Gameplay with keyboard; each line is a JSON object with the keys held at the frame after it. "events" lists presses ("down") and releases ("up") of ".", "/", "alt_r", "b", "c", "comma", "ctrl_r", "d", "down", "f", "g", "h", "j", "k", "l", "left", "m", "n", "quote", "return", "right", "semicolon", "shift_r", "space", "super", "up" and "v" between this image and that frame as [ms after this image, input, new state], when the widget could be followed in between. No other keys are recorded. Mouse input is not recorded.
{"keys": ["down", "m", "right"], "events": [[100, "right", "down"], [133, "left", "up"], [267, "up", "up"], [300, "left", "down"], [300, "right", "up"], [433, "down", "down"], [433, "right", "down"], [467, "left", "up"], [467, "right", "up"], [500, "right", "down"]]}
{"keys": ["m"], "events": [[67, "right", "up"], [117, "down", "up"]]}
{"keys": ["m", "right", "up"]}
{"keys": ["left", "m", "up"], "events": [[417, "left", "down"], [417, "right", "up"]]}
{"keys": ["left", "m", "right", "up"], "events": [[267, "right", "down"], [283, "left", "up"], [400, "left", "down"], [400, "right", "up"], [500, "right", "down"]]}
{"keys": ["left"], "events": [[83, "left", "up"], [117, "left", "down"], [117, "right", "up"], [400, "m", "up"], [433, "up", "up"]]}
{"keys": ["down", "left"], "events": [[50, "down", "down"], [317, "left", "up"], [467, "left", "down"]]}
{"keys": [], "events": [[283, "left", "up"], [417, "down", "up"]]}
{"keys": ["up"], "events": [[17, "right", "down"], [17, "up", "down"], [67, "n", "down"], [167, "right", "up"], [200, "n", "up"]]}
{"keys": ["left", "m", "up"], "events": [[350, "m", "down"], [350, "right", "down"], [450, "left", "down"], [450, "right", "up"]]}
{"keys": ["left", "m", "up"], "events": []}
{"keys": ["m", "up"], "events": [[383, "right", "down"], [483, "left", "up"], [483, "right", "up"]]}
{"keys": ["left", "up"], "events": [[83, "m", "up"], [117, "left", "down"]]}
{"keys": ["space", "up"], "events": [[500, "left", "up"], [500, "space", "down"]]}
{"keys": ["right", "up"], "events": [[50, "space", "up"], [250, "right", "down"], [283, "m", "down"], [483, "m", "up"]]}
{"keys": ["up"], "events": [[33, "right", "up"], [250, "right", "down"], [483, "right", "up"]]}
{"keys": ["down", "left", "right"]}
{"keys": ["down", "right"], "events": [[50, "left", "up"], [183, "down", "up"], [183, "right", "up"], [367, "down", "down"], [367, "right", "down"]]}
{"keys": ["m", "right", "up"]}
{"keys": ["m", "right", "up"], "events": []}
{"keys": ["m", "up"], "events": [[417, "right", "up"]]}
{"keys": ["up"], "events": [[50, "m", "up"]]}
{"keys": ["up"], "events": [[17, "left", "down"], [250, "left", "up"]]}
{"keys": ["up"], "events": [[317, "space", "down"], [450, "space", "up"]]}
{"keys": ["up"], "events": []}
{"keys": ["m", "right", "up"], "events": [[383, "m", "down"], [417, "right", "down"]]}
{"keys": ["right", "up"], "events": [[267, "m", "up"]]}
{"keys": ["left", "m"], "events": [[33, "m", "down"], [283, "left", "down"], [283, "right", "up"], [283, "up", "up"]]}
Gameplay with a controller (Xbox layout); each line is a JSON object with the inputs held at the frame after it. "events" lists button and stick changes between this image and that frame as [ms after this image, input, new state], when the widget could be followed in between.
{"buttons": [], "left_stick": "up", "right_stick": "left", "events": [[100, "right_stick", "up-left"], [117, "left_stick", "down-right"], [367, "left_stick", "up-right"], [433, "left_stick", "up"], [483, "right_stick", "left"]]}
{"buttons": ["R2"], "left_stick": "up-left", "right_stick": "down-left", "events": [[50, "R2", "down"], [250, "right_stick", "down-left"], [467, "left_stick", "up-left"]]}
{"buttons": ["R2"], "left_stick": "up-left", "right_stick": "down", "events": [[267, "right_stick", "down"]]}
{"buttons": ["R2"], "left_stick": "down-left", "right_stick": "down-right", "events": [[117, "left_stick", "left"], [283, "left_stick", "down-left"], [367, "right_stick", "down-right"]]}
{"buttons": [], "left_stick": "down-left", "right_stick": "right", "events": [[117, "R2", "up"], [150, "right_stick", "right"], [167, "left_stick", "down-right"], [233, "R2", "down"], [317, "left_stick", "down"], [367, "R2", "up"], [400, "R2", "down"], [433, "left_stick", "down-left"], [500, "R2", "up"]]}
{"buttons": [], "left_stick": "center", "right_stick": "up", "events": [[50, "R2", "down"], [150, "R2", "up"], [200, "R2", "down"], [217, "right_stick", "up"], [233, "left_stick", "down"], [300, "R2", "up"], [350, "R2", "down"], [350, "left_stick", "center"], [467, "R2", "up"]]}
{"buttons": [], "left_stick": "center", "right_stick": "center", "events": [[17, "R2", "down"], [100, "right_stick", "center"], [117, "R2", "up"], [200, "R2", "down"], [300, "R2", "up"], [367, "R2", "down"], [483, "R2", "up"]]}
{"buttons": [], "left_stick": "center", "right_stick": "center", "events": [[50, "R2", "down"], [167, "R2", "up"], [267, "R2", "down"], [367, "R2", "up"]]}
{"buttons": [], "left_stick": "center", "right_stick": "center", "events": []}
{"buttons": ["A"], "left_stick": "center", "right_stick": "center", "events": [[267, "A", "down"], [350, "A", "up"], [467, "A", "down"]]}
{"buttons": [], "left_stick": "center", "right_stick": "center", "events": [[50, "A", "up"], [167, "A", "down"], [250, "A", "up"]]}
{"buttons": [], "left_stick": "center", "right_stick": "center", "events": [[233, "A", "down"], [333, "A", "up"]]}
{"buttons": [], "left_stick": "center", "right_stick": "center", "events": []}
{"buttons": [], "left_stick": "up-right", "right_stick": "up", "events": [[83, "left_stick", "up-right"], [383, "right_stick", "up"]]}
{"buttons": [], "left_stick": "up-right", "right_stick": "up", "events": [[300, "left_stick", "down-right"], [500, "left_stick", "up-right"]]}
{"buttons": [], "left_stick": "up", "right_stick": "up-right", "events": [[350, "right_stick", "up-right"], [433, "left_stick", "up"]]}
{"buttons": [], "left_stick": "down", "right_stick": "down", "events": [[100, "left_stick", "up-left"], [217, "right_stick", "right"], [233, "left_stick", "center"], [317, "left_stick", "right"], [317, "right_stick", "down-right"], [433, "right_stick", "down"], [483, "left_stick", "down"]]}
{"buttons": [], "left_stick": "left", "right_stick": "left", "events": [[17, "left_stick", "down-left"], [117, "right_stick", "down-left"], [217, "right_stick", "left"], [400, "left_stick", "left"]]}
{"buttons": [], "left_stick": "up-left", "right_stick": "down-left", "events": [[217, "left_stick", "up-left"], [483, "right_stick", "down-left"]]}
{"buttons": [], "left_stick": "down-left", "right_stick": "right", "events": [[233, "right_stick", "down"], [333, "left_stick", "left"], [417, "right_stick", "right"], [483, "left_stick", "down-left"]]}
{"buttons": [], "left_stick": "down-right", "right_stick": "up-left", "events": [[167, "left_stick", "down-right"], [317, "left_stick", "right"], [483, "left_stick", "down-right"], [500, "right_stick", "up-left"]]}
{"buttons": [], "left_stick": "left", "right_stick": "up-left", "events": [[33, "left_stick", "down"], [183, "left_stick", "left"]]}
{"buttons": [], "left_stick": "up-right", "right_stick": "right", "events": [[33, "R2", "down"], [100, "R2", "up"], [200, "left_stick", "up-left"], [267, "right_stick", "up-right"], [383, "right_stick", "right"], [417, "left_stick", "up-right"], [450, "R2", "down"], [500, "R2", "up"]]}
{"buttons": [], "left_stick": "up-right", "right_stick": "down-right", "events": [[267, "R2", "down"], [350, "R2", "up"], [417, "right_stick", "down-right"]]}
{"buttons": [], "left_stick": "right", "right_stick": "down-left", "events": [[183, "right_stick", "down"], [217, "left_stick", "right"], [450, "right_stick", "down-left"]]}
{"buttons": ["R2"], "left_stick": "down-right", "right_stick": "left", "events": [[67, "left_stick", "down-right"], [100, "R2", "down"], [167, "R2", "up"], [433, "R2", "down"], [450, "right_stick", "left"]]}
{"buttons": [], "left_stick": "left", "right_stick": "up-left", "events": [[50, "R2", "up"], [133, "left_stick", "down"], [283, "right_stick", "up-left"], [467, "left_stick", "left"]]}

━━━

● **WHAT YOU ARE ASKED TO DO**: Select from the material above each line in which the string "followed" appears, and list those lines.

● **SOLVED EXERCISE**:
Gameplay with keyboard; each line is a JSON object with the keys held at the frame after it. "events" lists presses ("down") and releases ("up") of ".", "/", "alt_r", "b", "c", "comma", "ctrl_r", "d", "down", "f", "g", "h", "j", "k", "l", "left", "m", "n", "quote", "return", "right", "semicolon", "shift_r", "space", "super", "up" and "v" between this image and that frame as [ms after this image, input, new state], when the widget could be followed in between. No other keys are recorded. Mouse input is not recorded.
Gameplay with a controller (Xbox layout); each line is a JSON object with the inputs held at the frame after it. "events" lists button and stick changes between this image and that frame as [ms after this image, input, new state], when the widget could be followed in between.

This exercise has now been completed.